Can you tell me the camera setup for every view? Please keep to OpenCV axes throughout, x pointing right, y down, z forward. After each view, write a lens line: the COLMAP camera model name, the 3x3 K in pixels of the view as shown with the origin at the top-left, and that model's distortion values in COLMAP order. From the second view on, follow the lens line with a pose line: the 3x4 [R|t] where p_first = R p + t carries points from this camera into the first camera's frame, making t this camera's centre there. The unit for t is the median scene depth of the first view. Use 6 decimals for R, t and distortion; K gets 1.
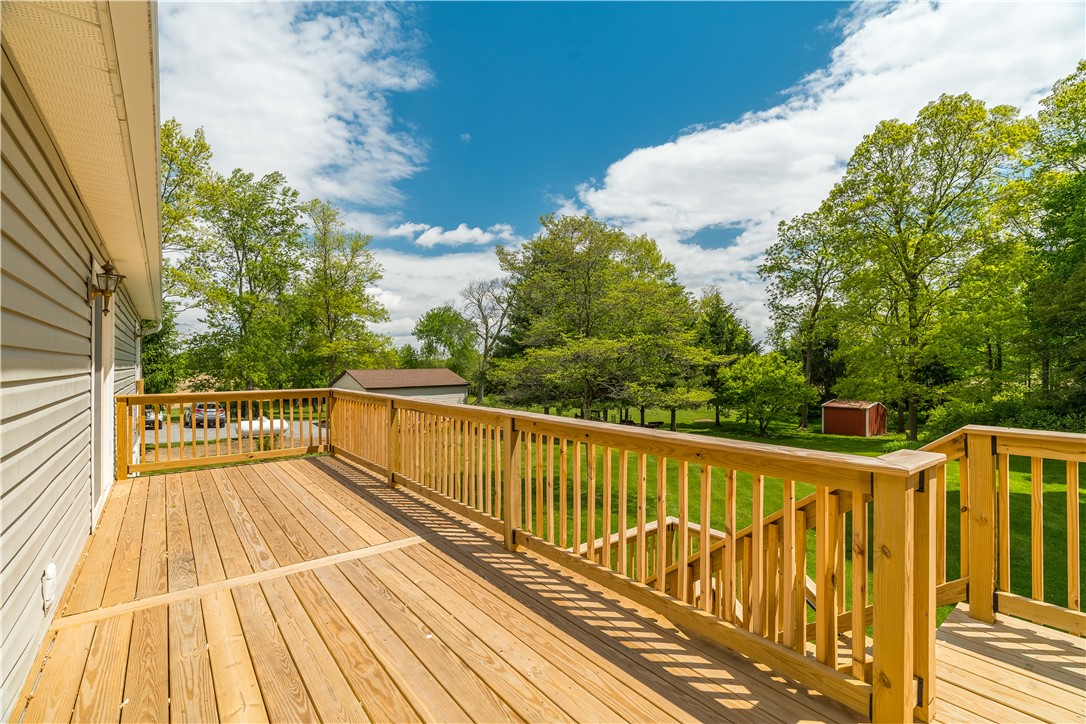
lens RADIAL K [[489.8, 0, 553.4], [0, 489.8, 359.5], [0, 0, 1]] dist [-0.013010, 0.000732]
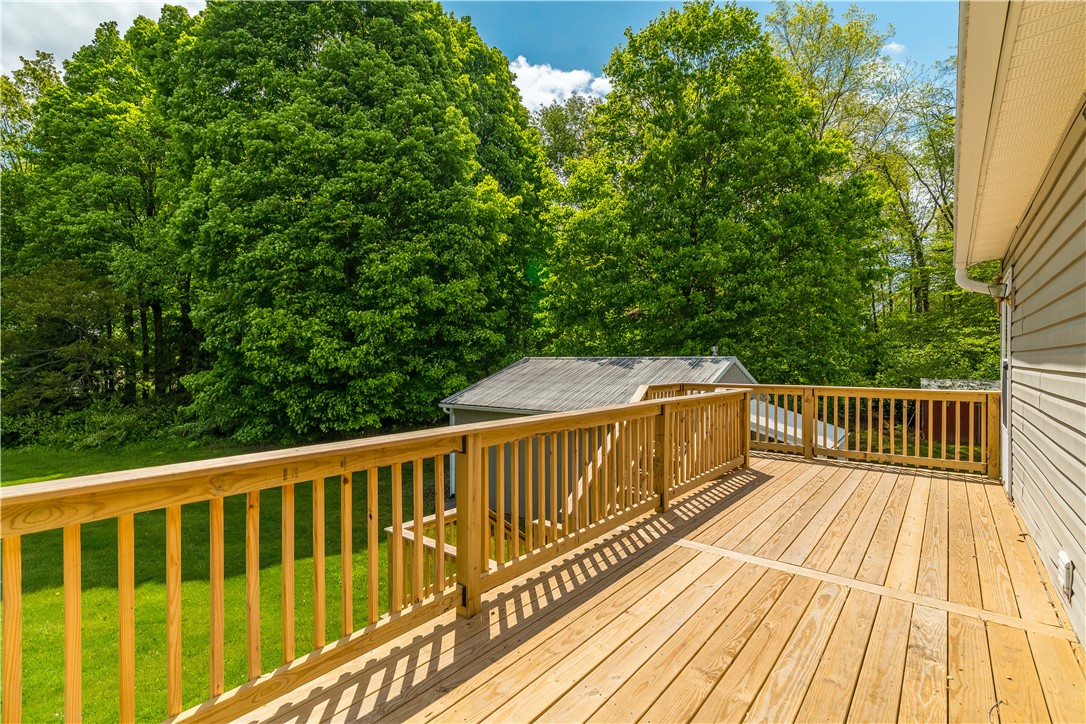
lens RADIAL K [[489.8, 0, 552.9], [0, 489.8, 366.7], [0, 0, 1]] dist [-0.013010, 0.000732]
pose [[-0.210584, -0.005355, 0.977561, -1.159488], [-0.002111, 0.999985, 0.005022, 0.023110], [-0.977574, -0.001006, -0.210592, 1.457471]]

→ **Exercise description**
Please copy the listing above word for word, leaving out the pictures.

→ **Response area**
Can you tell me the camera setup for every view? Please keep to OpenCV axes throughout, x pointing right, y down, z forward. After each view, write a lens line: the COLMAP camera model name, the 3x3 K in pixels of the view as shown with the origin at the top-left, and that model's distortion values in COLMAP order. From the second view on, follow the lens line with a pose line: the 3x4 [R|t] where p_first = R p + t carries points from this camera into the first camera's frame, making t this camera's centre there. The unit for t is the median scene depth of the first view. Use 6 decimals for R, t and distortion; K gets 1.
lens RADIAL K [[489.8, 0, 553.4], [0, 489.8, 359.5], [0, 0, 1]] dist [-0.013010, 0.000732]
lens RADIAL K [[489.8, 0, 552.9], [0, 489.8, 366.7], [0, 0, 1]] dist [-0.013010, 0.000732]
pose [[-0.210584, -0.005355, 0.977561, -1.159488], [-0.002111, 0.999985, 0.005022, 0.023110], [-0.977574, -0.001006, -0.210592, 1.457471]]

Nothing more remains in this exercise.